In any case, the next item up for auction is a portrait of a fat guy on an elephant. The painting is heckled and mocked, and finally a young couple (obviously Becky and Rawdon) buy it for a ridiculously low price.
The next auction item is a small piano. The young couple tries to buy it, but it is bought instead by a tall, gangly, awkward army officer (obviously Dobbin).
So what's going on? Well, the auction is selling off the property and household goods of the Sedleys. Mr. Sedley has gone bankrupt and has been kicked off the Stock Exchange. The Sedleys have had to move to a tiny house in a very low-rent part of London.
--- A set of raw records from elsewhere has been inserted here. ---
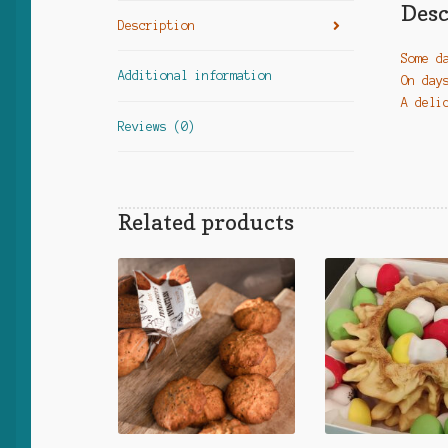
Desc
Description
Some d
Additional information
On day
A deli
Reviews (0)
Related products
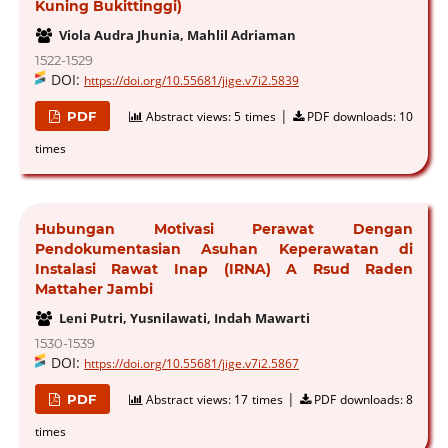
Kuning Bukittinggi)
Viola Audra Jhunia, Mahlil Adriaman
1522-1529
DOI:
https://doi.org/10.55681/jige.v7i2.5839
|
PDF
Abstract views:
5 times
PDF downloads:
10
times
Hubungan Motivasi Perawat Dengan
Pendokumentasian Asuhan Keperawatan di
Instalasi Rawat Inap (IRNA) A Rsud Raden
Mattaher Jambi
Leni Putri, Yusnilawati, Indah Mawarti
1530-1539
DOI:
https://doi.org/10.55681/jige.v7i2.5867
|
PDF
Abstract views:
17 times
PDF downloads:
8
times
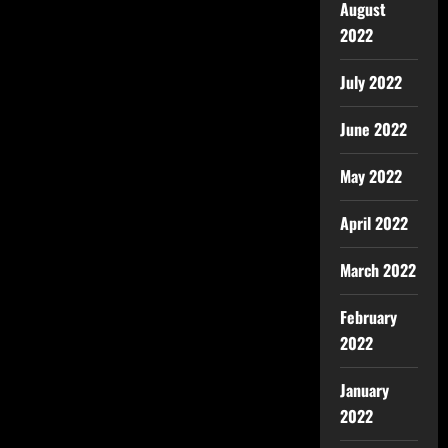
August
2022
July 2022
June 2022
May 2022
April 2022
March 2022
February
2022
January
2022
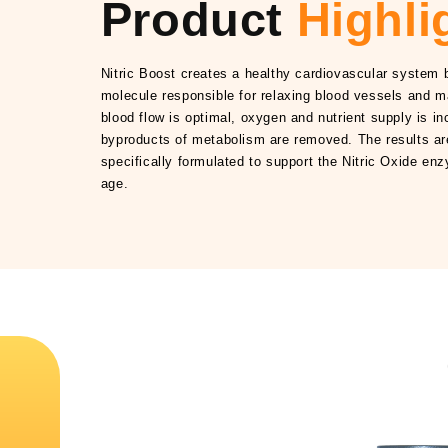
Product
Highli
Nitric Boost creates a healthy cardiovascular system b
molecule responsible for relaxing blood vessels and m
blood flow is optimal, oxygen and nutrient supply is i
byproducts of metabolism are removed. The results are 
specifically formulated to support the Nitric Oxide en
age.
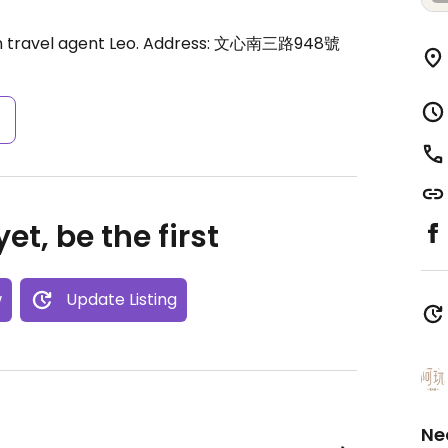
 travel agent Leo. Address: 文心南三路948號
s
et, be the first
w
Update Listing
Ne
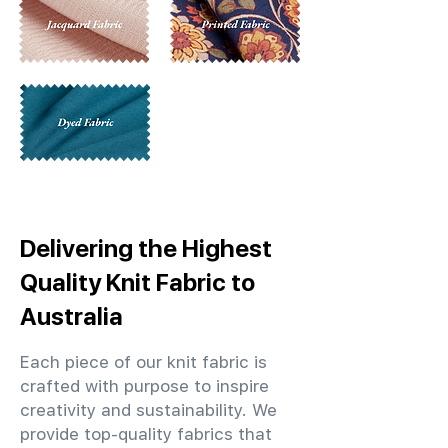
Delivering the Highest
Quality Knit Fabric to
Australia
Each piece of our knit fabric is
crafted with purpose to inspire
creativity and sustainability. We
provide top-quality fabrics that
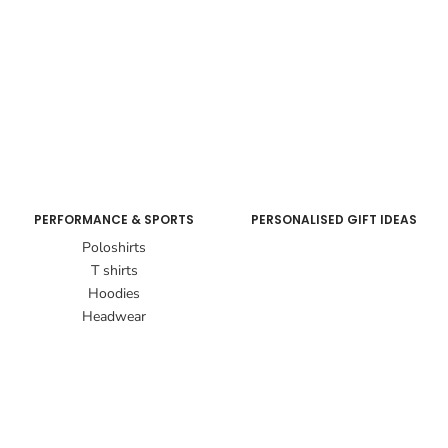
PERFORMANCE & SPORTS
PERSONALISED GIFT IDEAS
Poloshirts
T shirts
Hoodies
Headwear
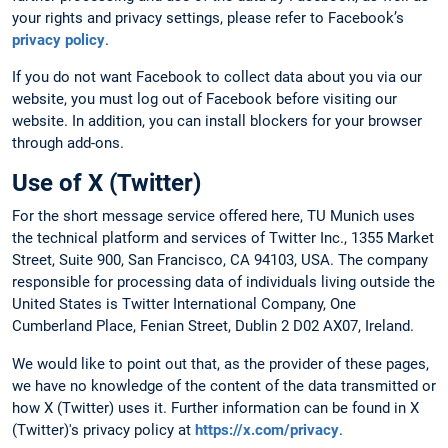
your rights and privacy settings, please refer to Facebook’s
privacy policy
.
If you do not want Facebook to collect data about you via our
website, you must log out of Facebook before visiting our
website. In addition, you can install blockers for your browser
through add-ons.
Use of X (Twitter)
For the short message service offered here, TU Munich uses
the technical platform and services of Twitter Inc., 1355 Market
Street, Suite 900, San Francisco, CA 94103, USA. The company
responsible for processing data of individuals living outside the
United States is Twitter International Company, One
Cumberland Place, Fenian Street, Dublin 2 D02 AX07, Ireland.
We would like to point out that, as the provider of these pages,
we have no knowledge of the content of the data transmitted or
how X (Twitter) uses it. Further information can be found in X
(Twitter)'s privacy policy at
https://x.com/privacy
.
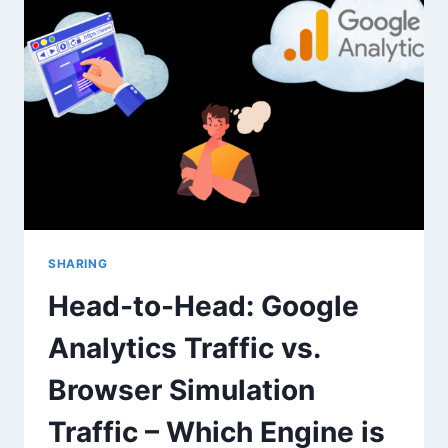
VERIFY
CONVERSION
TRACKING
AND
GA4
EVENTS
SHARING
Head-to-Head: Google
Analytics Traffic vs.
Browser Simulation
Traffic – Which Engine is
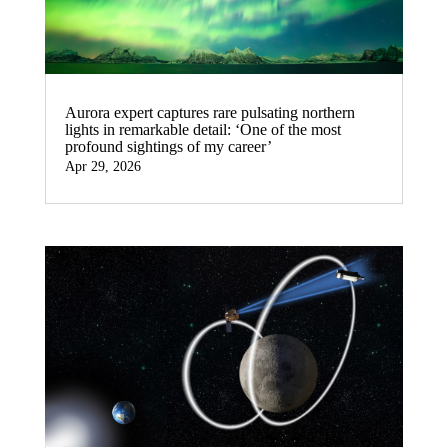
Aurora expert captures rare pulsating northern
lights in remarkable detail: ‘One of the most
profound sightings of my career’
Apr 29, 2026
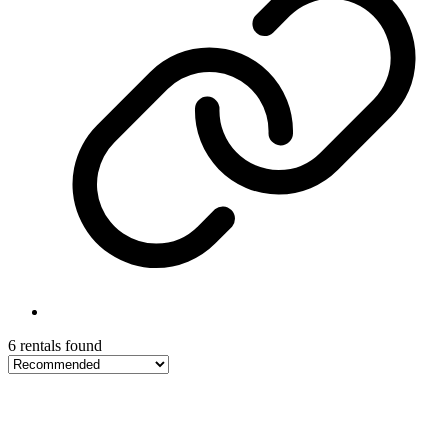
6 rentals found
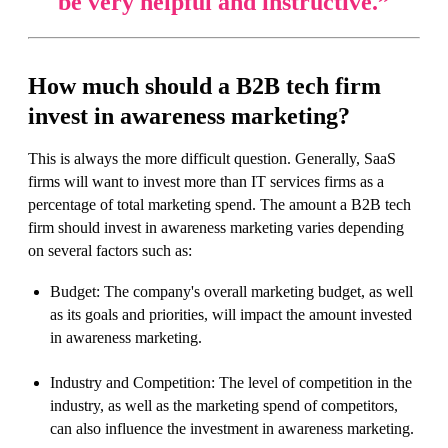
be very helpful and instructive.
”
How much should a B2B tech firm
invest in awareness marketing?
This is always the more difficult question. Generally, SaaS
firms will want to invest more than IT services firms as a
percentage of total marketing spend. The amount a B2B tech
firm should invest in awareness marketing varies depending
on several factors such as:
Budget: The company's overall marketing budget, as well
as its goals and priorities, will impact the amount invested
in awareness marketing.
Industry and Competition: The level of competition in the
industry, as well as the marketing spend of competitors,
can also influence the investment in awareness marketing.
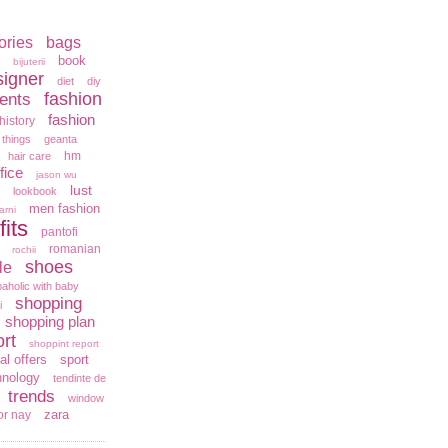
ories
bags
book
bijuterii
signer
diet
diy
fashion
ents
fashion
history
 things
geanta
hm
hair care
fice
jason wu
lust
lookbook
men fashion
arni
fits
pantofi
romanian
rochii
shoes
le
aholic with baby
shopping
i
shopping plan
rt
shoppint report
al offers
sport
hnology
tendinte de
trends
window
zara
or nay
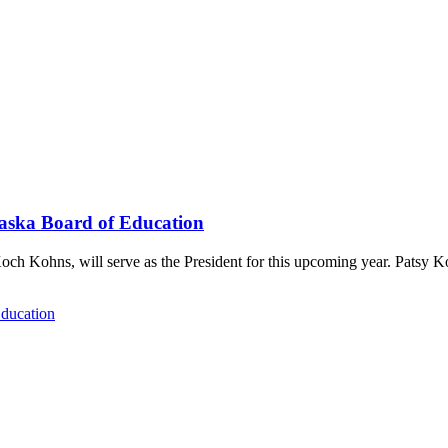
raska Board of Education
och Kohns, will serve as the President for this upcoming year. Patsy 
Education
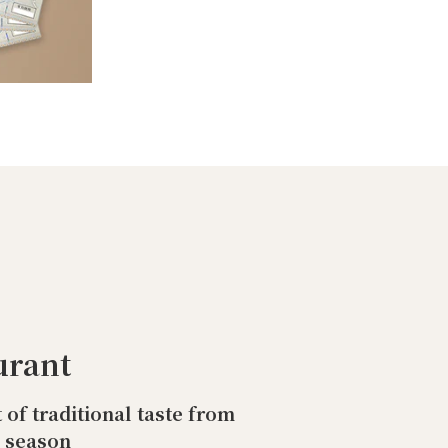
urant
t of traditional taste from
o season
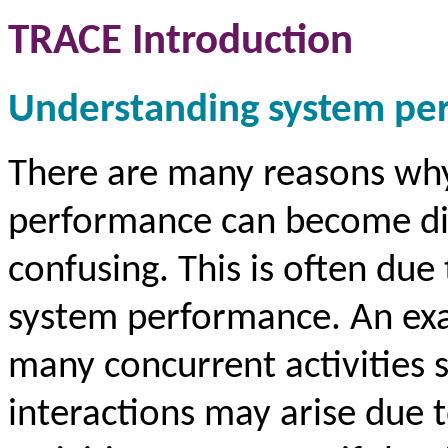
TRACE Introduction
Understanding system pe
There are many reasons why
performance can become dif
confusing. This is often due 
system performance. An exam
many concurrent activities 
interactions may arise due t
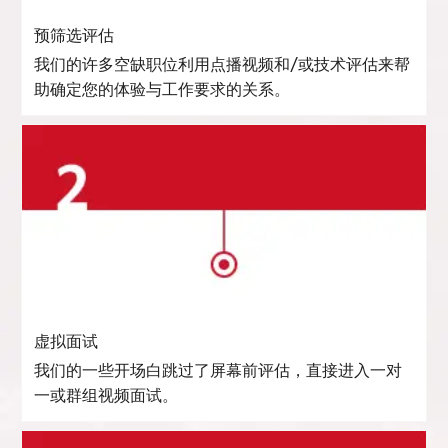
预筛选评估
我们的许多空缺职位利用点播视频和/或技术评估来帮
助确定您的体验与工作要求的关系。
虚拟面试
我们的一些开场白跳过了屏幕前评估，直接进入一对
一或群组视频面试。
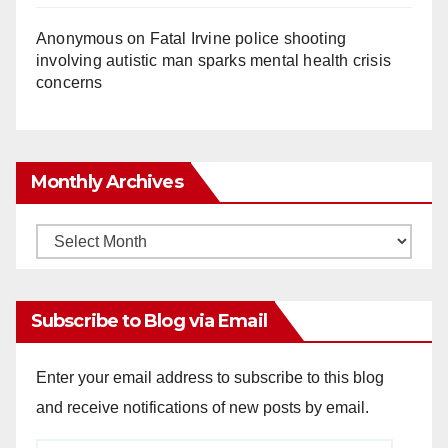
Anonymous
on
Fatal Irvine police shooting
involving autistic man sparks mental health crisis
concerns
Monthly Archives
Monthly
Archives
Subscribe to Blog via Email
Enter your email address to subscribe to this blog
and receive notifications of new posts by email.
At the auction, some people bought things to give back to the Sedleys. The piano, for instance, was bought by Captain Dobbin, to return to Amelia.
Meanwhile, it's been a month since Becky left Miss Crawley's house. Miss Crawley still refuses to see Becky or Rawdon, and Mrs. Bute is still there. But so far, married life is nice for them, and Becky still puts on the full charm offensive.
The marriage is still secret and has not been published in the paper (which is what would normally happen when an aristocrat like Rawdon got married). The reason? Becky is worried that if all the people to whom Rawdon owes money find out that he has married a poor girl, they won't give him any more credit. And if they don't give him credit, there'll be nothing at all for them to live on.
The narrator does a little aside, explaining that manly, self-confident, aristocratic guys like Rawdon have figured out a way to live basically for free. They get credit on the strength of their family name and the expectation that when someone dies they'll get a big inheritance.